++++ Выбранный фрагмент ++++
Но что, собственно, обещает субъекту эта отчаянная финальная театрализация поведения: "...стихия его согнула, рванула вперед, швырнула назад, заставила кивать, гнуться, биться в танце среди толпы. Тотчас его обступили, и уже я его не видел". Рильке не случайно, конечно, использует для движений его персонажа определение -- танец.
Переход от сдержанности к этому танцу описывается Рильке в нескольких плоскостях. Прежде всего, это переход от одного типа театральности, когда субъект разыгрывает естественность, спокойствие, "нормальность", к другому типу театральности, когда актер вдруг сбрасывает с себя личину персонажа, но, вместо того чтобы обнаружить под ней "обычное" тело, обнаруживает вдруг сверхгистриона. Пока субъект играет некоего персонажа, пока он демонстрирует технику удвоения и идентификации, он включает в свою орбиту наблюдателя. В тот же момент, когда он непосредственно переходит к сверхгистрионству танца, наблюдатель исключается из цепочки мимикрий и дублирований.
++++ Предоставленные материалы ++++
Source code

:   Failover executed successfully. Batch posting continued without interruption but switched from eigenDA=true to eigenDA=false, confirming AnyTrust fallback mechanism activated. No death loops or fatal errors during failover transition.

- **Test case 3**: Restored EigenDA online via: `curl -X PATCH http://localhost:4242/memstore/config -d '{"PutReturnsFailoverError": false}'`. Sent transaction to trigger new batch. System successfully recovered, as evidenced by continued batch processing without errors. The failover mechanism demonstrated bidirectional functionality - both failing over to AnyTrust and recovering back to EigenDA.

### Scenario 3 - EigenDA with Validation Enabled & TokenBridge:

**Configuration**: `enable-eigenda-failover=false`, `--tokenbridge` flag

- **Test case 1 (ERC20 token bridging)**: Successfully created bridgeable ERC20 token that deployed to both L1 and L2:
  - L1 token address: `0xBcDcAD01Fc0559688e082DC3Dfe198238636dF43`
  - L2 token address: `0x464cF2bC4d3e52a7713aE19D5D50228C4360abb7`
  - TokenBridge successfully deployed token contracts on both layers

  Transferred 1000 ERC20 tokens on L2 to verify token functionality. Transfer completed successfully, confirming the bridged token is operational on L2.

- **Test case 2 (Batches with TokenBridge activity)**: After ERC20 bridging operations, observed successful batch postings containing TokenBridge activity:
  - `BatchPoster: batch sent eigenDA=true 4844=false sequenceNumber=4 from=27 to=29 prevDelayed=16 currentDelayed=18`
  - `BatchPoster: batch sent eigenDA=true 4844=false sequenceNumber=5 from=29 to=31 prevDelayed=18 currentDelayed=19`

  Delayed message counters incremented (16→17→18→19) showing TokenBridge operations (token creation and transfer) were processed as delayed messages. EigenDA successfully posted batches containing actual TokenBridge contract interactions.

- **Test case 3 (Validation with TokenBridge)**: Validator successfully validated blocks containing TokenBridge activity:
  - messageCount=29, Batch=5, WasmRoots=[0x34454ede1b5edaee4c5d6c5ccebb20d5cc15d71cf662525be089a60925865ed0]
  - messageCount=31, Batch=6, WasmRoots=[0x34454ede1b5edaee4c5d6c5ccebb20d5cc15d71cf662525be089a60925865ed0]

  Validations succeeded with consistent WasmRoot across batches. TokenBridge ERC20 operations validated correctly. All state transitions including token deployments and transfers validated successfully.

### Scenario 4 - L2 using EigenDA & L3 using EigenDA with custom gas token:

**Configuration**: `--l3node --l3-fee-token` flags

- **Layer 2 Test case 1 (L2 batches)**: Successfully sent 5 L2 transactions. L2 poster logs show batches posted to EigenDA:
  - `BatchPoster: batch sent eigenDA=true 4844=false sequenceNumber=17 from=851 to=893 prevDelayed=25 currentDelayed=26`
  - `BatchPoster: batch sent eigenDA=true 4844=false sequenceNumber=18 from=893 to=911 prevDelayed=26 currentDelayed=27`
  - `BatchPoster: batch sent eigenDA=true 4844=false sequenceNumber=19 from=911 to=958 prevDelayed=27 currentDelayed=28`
++++
++++ Предоставленные материалы ++++
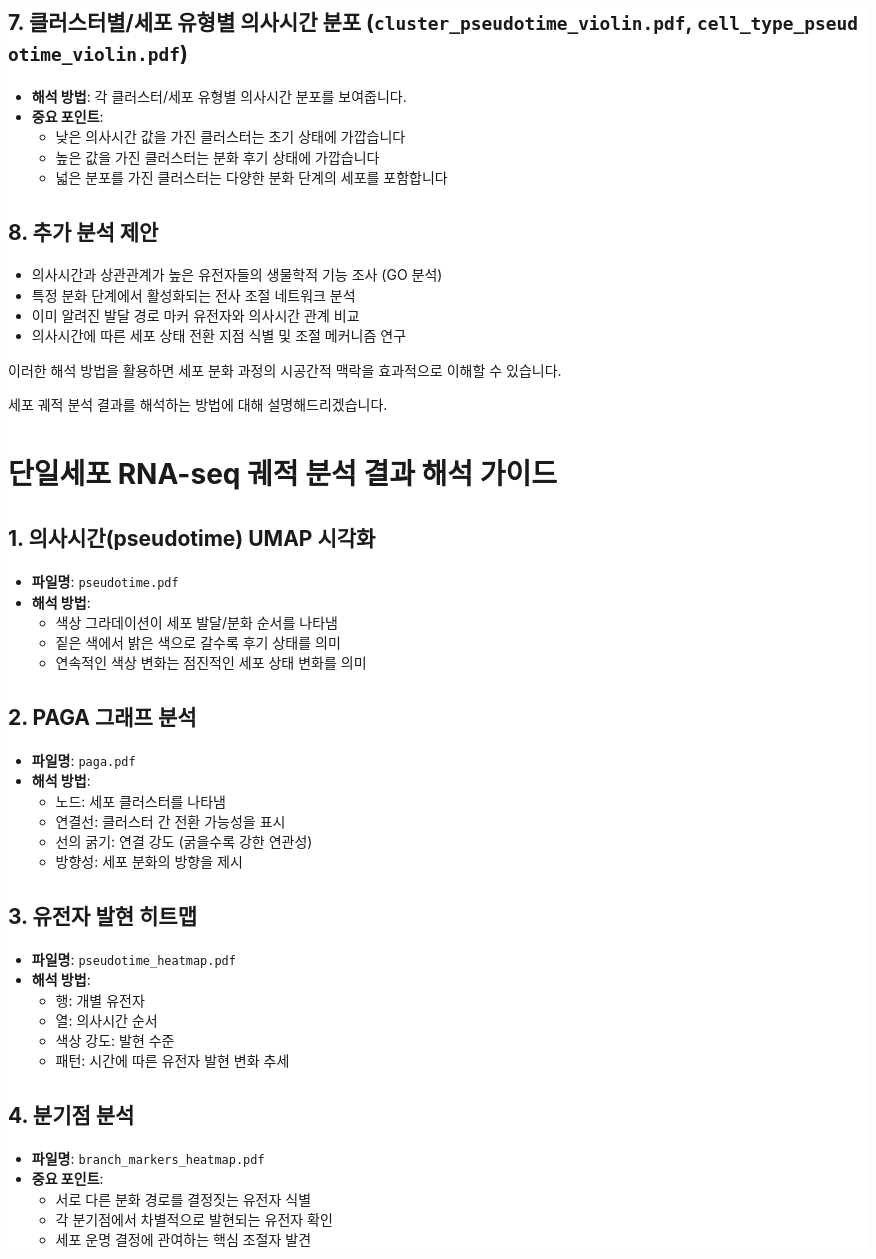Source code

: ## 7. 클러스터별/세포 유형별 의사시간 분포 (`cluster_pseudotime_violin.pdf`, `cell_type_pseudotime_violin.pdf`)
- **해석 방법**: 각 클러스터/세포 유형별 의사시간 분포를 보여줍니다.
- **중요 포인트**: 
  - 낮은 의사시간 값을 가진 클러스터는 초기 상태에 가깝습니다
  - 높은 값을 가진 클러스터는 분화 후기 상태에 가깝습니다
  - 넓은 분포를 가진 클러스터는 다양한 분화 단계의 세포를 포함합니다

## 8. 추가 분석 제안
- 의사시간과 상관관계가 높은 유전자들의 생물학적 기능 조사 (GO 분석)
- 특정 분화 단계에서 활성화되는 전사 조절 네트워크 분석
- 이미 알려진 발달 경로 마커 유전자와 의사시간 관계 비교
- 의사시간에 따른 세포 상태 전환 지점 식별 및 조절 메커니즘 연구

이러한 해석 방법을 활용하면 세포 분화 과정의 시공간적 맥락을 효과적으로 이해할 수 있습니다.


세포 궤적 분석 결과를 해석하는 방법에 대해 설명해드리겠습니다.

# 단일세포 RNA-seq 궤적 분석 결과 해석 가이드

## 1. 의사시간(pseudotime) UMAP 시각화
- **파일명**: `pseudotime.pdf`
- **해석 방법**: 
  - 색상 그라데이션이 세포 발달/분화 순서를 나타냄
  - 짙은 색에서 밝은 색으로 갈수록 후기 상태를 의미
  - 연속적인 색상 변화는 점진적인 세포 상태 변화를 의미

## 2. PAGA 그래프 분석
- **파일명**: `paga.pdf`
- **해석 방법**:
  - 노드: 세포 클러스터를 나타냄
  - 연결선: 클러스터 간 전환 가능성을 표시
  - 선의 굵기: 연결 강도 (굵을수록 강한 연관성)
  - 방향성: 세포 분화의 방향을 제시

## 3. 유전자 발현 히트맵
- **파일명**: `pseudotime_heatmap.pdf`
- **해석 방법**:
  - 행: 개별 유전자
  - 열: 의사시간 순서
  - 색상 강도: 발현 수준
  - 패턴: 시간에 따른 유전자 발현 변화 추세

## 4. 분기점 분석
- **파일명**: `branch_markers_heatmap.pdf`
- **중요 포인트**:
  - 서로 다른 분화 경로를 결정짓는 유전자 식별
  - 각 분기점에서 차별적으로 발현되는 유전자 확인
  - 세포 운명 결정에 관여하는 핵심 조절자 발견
++++
++++ Предоставленные материалы ++++
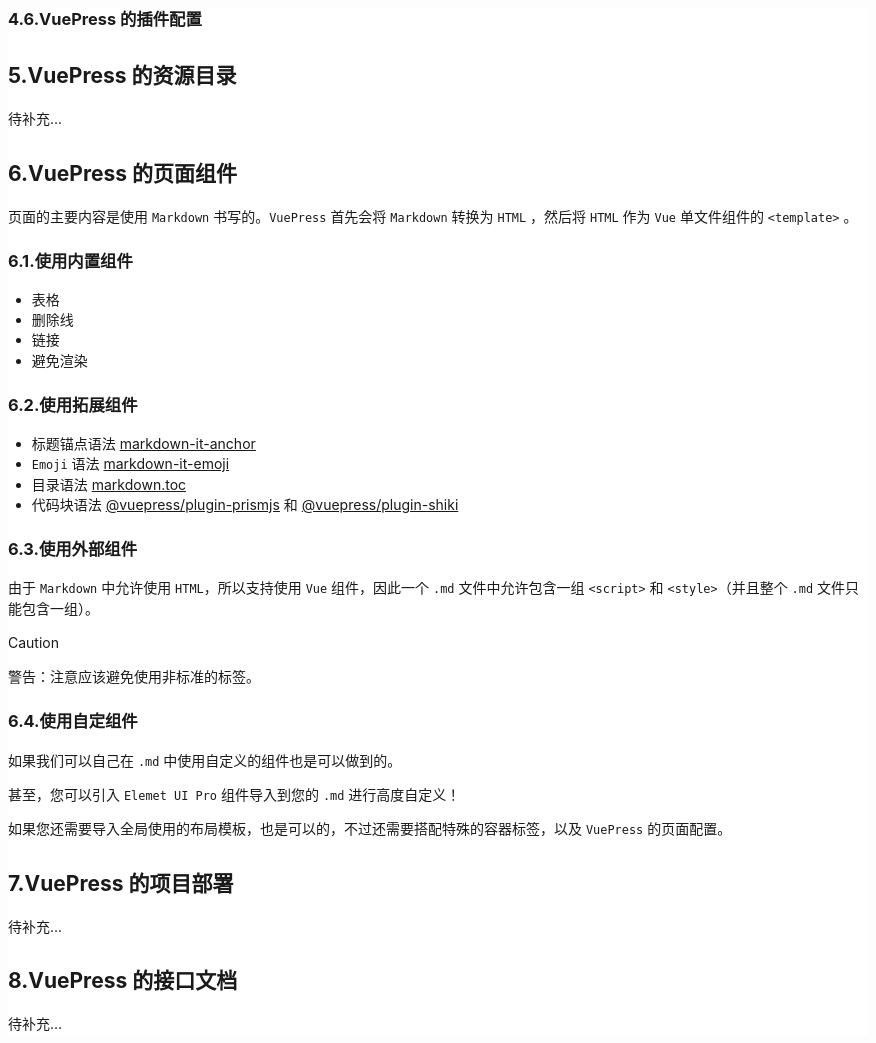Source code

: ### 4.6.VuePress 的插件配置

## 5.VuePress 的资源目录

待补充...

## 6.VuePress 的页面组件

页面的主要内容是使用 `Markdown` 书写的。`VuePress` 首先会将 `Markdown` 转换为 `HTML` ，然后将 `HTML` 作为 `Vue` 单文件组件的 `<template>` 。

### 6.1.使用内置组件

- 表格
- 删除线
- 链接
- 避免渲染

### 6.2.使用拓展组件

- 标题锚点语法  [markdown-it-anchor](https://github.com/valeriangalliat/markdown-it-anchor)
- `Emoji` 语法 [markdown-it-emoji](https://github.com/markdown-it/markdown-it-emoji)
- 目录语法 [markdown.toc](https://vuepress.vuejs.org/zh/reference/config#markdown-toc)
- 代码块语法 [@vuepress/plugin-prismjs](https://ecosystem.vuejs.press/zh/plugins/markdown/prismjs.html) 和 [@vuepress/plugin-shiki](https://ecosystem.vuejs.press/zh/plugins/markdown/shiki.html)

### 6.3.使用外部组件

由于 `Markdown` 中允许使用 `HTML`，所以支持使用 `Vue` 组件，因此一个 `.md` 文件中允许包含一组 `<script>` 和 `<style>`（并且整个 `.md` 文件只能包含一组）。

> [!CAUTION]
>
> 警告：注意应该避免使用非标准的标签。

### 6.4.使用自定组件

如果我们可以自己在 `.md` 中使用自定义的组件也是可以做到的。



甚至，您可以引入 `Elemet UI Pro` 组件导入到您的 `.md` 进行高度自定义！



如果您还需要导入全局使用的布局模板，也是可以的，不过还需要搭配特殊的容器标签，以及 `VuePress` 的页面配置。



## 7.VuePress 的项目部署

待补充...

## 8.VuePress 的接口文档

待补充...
++++
## Что требуется
Дословно воспроизведите часть фрагмента о Рильке: всё, начиная со слов «Но что, собственно, обещает» и вплоть до слов «определение -- танец.».

## Ваш ответ
Но что, собственно, обещает субъекту эта отчаянная финальная театрализация поведения: "...стихия его согнула, рванула вперед, швырнула назад, заставила кивать, гнуться, биться в танце среди толпы. Тотчас его обступили, и уже я его не видел". Рильке не случайно, конечно, использует для движений его персонажа определение -- танец.